____ EXCERPTED DATA

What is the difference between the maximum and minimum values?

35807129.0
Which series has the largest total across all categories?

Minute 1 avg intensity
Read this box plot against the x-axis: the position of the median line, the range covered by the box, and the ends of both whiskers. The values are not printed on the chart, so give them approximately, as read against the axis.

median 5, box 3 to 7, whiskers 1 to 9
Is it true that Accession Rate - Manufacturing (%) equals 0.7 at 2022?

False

________
____ EXCERPTED DATA

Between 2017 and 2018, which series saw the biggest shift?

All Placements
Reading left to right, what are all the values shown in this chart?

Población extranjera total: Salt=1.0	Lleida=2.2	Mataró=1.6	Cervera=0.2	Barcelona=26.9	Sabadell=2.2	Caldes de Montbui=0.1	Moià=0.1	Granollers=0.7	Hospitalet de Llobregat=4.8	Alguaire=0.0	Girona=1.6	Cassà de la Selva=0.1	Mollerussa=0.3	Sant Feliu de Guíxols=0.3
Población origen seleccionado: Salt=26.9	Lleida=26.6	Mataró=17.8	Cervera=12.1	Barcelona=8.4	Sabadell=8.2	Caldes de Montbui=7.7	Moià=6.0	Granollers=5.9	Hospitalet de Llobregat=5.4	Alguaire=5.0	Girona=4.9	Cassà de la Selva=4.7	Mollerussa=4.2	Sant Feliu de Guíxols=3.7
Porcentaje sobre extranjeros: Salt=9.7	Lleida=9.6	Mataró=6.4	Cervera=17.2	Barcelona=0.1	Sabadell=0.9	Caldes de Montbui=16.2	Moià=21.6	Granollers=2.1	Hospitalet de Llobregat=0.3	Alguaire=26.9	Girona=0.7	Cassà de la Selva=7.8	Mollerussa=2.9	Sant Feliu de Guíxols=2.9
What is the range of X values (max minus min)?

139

________

## TASK OBJECTIVE
Echo the stretch of the data from the line containing "All Placements" through the line containing "Reading left to", word for word.

## RESPONSE TO THIS TASK
All Placements
Reading left to right, what are all the values shown in this chart?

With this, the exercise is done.